Continue the write-up on the RoBERTa question-answering app, which appears before the listing, starting after its last sentence.

* _Provided passage_:

===============

The app should start at 127.0.0.1:5000/




The get_data function, takes in the user entered question and context as a POST request and runs our best performing model prediction on it. It returns the result in a JSON format.
We have placed the RoBERTa model as the model that gives out the prediction.

In [None]:
@app.route('/data', methods = ['POST'])
def get_data():
	if request.method == 'POST':
		if(request.get_json() is None):
			data = request.form
		else:
			data = request.get_json()
		context = data['context']
		question = data['question']

		to_predict = [{'context': context, 'qas': [{'question':question,'id':'0'}]}]

		model_type = "roberta"
		model = QuestionAnsweringModel(model_type=model_type, 
                               model_name=f"../models/{model_type}/", use_cuda = False)

		preds, _ = model.predict(to_predict)

		print(preds[0]['answer'][0])
		if(preds[0]['answer'][0] == ""):
			result = "No answer found"
		else:
			result = preds[0]['answer'][0]

		return jsonify({'output':result})



### Model Evaluation

The evaluation is performed on the dev data using Precision, Recall, and F1 scores. The answers are first normalized by removing any stop words, punctuations, and conversion to lower case. 

Two evaluation metrics are computed:
1. Raw Scores: Raw scores represent the exact count of tokens that match with one of the gold answers. This value is always an empty string for unanswerable questions.

===============

Data pulled from a collection
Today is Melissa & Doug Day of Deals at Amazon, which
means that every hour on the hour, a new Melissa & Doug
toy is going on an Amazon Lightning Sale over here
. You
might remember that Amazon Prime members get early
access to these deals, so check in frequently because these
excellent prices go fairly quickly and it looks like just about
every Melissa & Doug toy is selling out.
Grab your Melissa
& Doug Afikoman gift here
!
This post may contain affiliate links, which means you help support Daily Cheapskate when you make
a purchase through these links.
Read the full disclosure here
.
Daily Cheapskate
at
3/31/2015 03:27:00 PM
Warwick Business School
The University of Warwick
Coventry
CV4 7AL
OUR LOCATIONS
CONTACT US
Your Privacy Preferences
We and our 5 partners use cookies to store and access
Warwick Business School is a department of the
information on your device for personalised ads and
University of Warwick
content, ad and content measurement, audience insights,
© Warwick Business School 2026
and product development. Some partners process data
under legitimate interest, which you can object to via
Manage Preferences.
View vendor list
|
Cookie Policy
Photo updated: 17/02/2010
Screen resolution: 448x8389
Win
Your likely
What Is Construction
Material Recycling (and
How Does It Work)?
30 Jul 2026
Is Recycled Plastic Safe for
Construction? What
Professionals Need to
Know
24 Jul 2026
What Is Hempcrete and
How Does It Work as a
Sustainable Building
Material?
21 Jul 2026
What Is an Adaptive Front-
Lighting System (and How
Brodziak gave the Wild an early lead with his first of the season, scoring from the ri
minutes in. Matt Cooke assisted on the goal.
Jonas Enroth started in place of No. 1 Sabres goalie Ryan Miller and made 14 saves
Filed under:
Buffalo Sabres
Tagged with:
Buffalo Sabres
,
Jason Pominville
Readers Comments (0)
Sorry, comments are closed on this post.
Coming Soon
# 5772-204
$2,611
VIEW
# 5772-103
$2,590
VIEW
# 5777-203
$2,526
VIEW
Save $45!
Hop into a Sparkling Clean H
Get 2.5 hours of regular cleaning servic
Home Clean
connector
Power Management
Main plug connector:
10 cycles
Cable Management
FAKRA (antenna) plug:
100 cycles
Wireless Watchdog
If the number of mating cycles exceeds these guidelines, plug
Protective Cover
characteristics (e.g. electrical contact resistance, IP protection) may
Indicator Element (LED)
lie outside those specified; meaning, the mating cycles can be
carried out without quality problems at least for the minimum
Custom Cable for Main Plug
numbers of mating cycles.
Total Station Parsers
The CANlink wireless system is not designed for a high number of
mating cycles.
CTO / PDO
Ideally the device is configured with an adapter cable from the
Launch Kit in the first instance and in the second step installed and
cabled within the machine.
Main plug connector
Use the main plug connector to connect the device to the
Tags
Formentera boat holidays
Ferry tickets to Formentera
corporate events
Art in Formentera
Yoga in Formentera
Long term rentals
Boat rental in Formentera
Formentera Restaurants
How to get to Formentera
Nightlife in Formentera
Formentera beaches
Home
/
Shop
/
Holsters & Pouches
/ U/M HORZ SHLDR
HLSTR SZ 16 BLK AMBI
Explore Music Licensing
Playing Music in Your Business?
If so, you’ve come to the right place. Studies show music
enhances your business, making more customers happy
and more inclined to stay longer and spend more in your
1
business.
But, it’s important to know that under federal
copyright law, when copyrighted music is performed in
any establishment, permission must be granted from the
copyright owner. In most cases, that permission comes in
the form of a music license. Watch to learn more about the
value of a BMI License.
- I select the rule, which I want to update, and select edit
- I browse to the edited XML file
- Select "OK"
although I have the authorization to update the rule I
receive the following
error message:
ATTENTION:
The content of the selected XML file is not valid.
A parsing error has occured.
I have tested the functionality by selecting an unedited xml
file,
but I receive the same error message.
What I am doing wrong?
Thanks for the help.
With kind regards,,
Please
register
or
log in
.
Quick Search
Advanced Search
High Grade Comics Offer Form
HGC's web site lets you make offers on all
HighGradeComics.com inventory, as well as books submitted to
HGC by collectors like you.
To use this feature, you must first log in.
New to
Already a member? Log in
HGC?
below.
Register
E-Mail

===============

* _Output for this task_:
2. F1 Score: F1 score is computed by calculating the precision and recall over the predicted tokens. An F1 socre of 1 is given to the unanswerable questions when both predicted and gold answers are emoty strings.

$$
Predicted = \frac{1.0 * count(tokens_{same})}{1.0 * count(tokens_{total})}
$$

$$
Recall = \frac{1.0 * count(tokens_{same})}{1.0 * count(tokens_{gold})}
$$

In [None]:
def compute_f1(a_gold, a_pred):
  gold_toks = get_tokens(a_gold)
  pred_toks = get_tokens(a_pred)
  common = collections.Counter(gold_toks) & collections.Counter(pred_toks)
  num_same = sum(common.values())
  if len(gold_toks) == 0 or len(pred_toks) == 0:
    # If either is no-answer, then F1 is 1 if they agree, 0 otherwise
    return int(gold_toks == pred_toks)
  if num_same == 0:
    return 0
  precision = 1.0 * num_same / len(pred_toks)
  recall = 1.0 * num_same / len(gold_toks)
  f1 = (2 * precision * recall) / (precision + recall)
  return f1

def get_raw_scores(dataset, preds):
  exact_scores = {}
  f1_scores = {}
  for article in dataset:
    for p in article['paragraphs']:
      for qa in p['qas']:
        qid = qa['id']
        gold_answers = [a['text'] for a in qa['answers']
                        if normalize_answer(a['text'])]
        if not gold_answers:
          # For unanswerable questions, only correct answer is empty string
          gold_answers = ['']
        if qid not in preds:
          print('Missing prediction for %s' % qid)
          continue
        a_pred = preds[qid]
        # Take max over all gold answers
        exact_scores[qid] = max(compute_exact(a, a_pred) for a in gold_answers)
        f1_scores[qid] = max(compute_f1(a, a_pred) for a in gold_answers)
  return exact_scores, f1_scores


## Results


RoBERTa is a clear winner and it is not a surprise considering its complexity, data, and pre-training approach. While we clearly notice a compute-performance trade-off with our experiments, it is important to note that DistilBERT provided fairly good results considering the model simplicity, training speed while utilizing less computational resources than the other two models.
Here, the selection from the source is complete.